A financial manager responsible for short-term financial decisions does not have to look far into the future. The decision to take the 60-day bank loan could properly be based on cash-flow forecasts for the next few months only. The bond issue decision will normally reflect forecast cash requirements 5, 10, or more years into the future. Short-term financial decisions do not involve many of the difficult conceptual issues encountered elsewhere in this book. In a sense, short-term decisions are easier than long-term decisions but they are not less important. A firm can identify extremely valuable capital investment opportunities, find the precise optimal debt ratio, follow the perfect dividend policy, and yet founder because no one bothers to raise the cash to pay this year`s bills. Hence the need for short-term planning.

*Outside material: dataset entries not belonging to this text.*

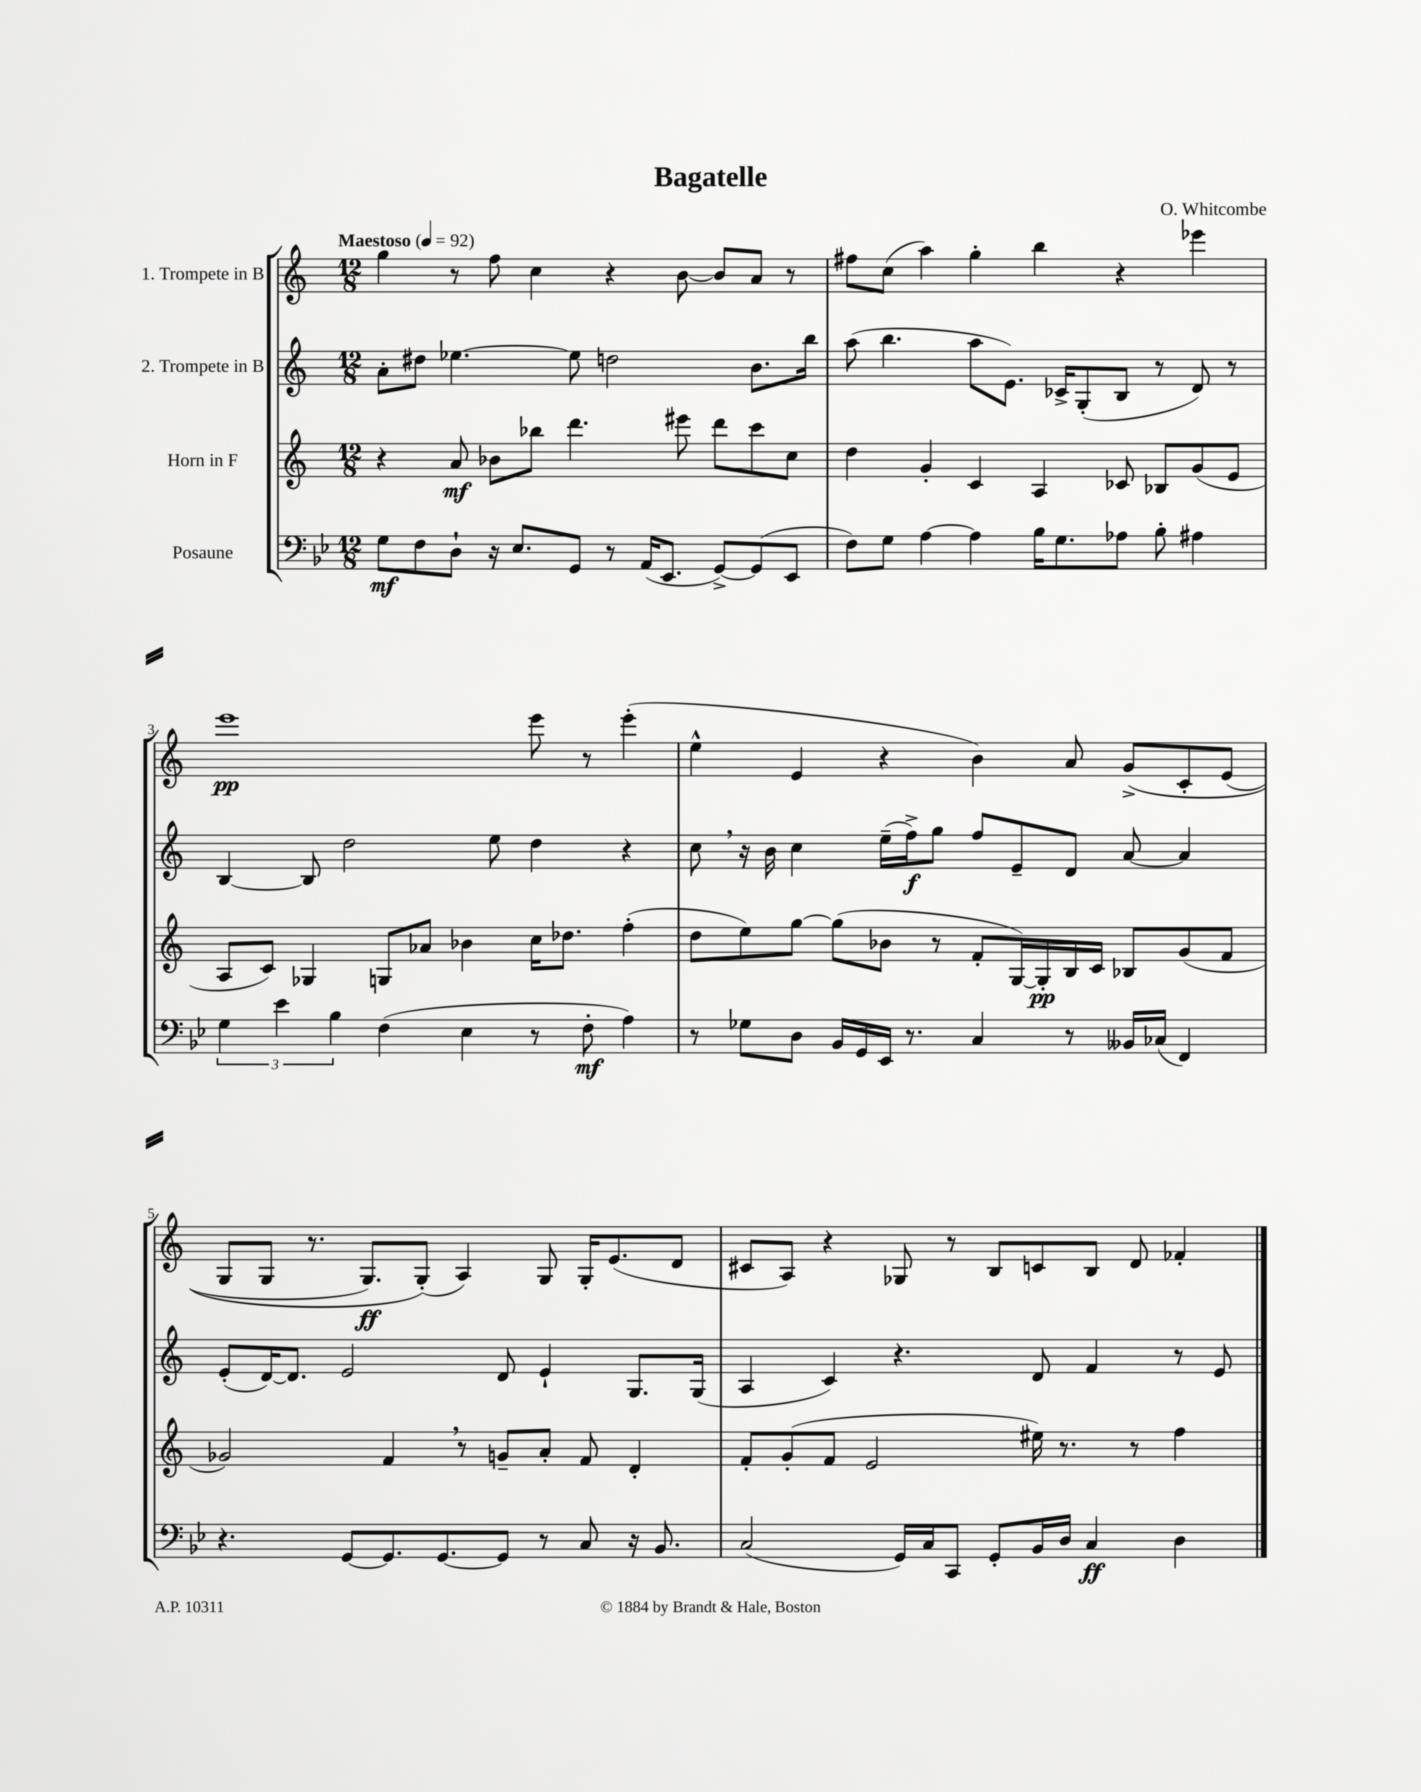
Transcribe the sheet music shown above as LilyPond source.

\header { title = "Bagatelle" composer = "O. Whitcombe" }
<<
\new StaffGroup <<
\new Staff = "s0" \with { instrumentName = "1. Trompete in B" } {
    \clef treble \key c \major \numericTimeSignature \time 12/8 \tempo "Maestoso" 4 = 92
    g''4 r8 f''8 c''4 r4 b'8~ b'8 a'8 r8 |
    fis''8 c''8( a''4) g''4-. b''4 r4 ees'''4 |
    e'''1\pp e'''8 r8 e'''4-.( |
    e''4-^ e'4 r4 b'4) a'8 g'8->\( c'8-. e'8( |
    g8 g8 r8. g8.\ff) g8-.(\) a4) g8 g16-. e'8.( d'8 |
    cis'8 a8) r4 ges8 r8 b8 c'8 b8 d'8 fes'4-. \bar "|." |
}
\new Staff = "s1" \with { instrumentName = "2. Trompete in B" } {
    \clef treble \key c \major \numericTimeSignature \time 12/8
    a'8-. dis''8 ees''4.~ ees''8 d''2 b'8. b''16 |
    a''8( b''4. a''8 e'8.) ces'16-> g8-.( b8 r8 d'8) r8 |
    b4~ b8 d''2 e''8 d''4 r4 |
    c''8 \breathe r16 b'16 c''4 e''16--( f''16->\f) g''8 f''8 e'8-- d'8 a'8~ a'4 |
    e'8-.( d'16~) d'8. e'2 d'8 e'4-! g8. g16( |
    a4 c'4) r4. d'8 f'4 r8 e'8 \bar "|." |
}
\new Staff = "s2" \with { instrumentName = "Horn in F" } {
    \clef treble \key c \major \numericTimeSignature \time 12/8
    r4 a'8\mf bes'8 bes''8 d'''4. eis'''8 d'''8 c'''8 c''8 |
    d''4 g'4-. c'4 a4 ces'8 bes8 g'8( e'8 |
    a8 c'8) ges4 g8 aes'8 bes'4 c''16 des''8. f''4-.( |
    d''8 e''8) g''8~ g''8( bes'8 r8 f'8-. g16~) g16-.\pp b16 c'16 bes8 g'8( f'8 |
    ges'2) f'4 \breathe r8 g'8-- a'8-. f'8 d'4-. |
    f'8-. g'8-.( f'8 e'2 eis''16) r8. r8 f''4 \bar "|." |
}
\new Staff = "s3" \with { instrumentName = "Posaune" } {
    \clef bass \key bes \major \numericTimeSignature \time 12/8
    g8\mf f8 d8-! r16 ees8. g,8 r8 a,16( ees,8. g,8~->) g,8( ees,8 |
    f8) g8 a4~ a4 bes16 g8. aes8 bes8-. ais4 |
    \tuplet 3/2 { g4 ees'4 bes4 } f4( ees4 r8 f8-.\mf a4) |
    r8 ges8 d8 bes,16 g,16 ees,16 r8. c4 r8 beses,16 ces16( f,4) |
    r4. g,8~ g,8. g,8.~ g,8 r8 c8 r16 bes,8. |
    c2( g,16) c16 c,8 g,8-. bes,16 d16 c4\ff d4 \bar "|." |
}
>>
>>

We will review the major classes of short-term assets and liabilities, show how long-term financing decisions affect the firm`s short-term financial planning problem, and describe how financial managers trace changes in cash and working capital. We will also describe how managers forecast month-by-month cash requirements or surpluses and how they develop short-term investment and financing strategies.

After studying this material you should be able to

_ Understand why the firm needs to invest in net working capital.

_ Show how long-term financing policy affects short-term financing requirements.

_ Trace a firm`s sources and uses of cash and evaluate its need for short-term borrowing.

_ Develop a short-term financing plan that meets the firm`s need for cash.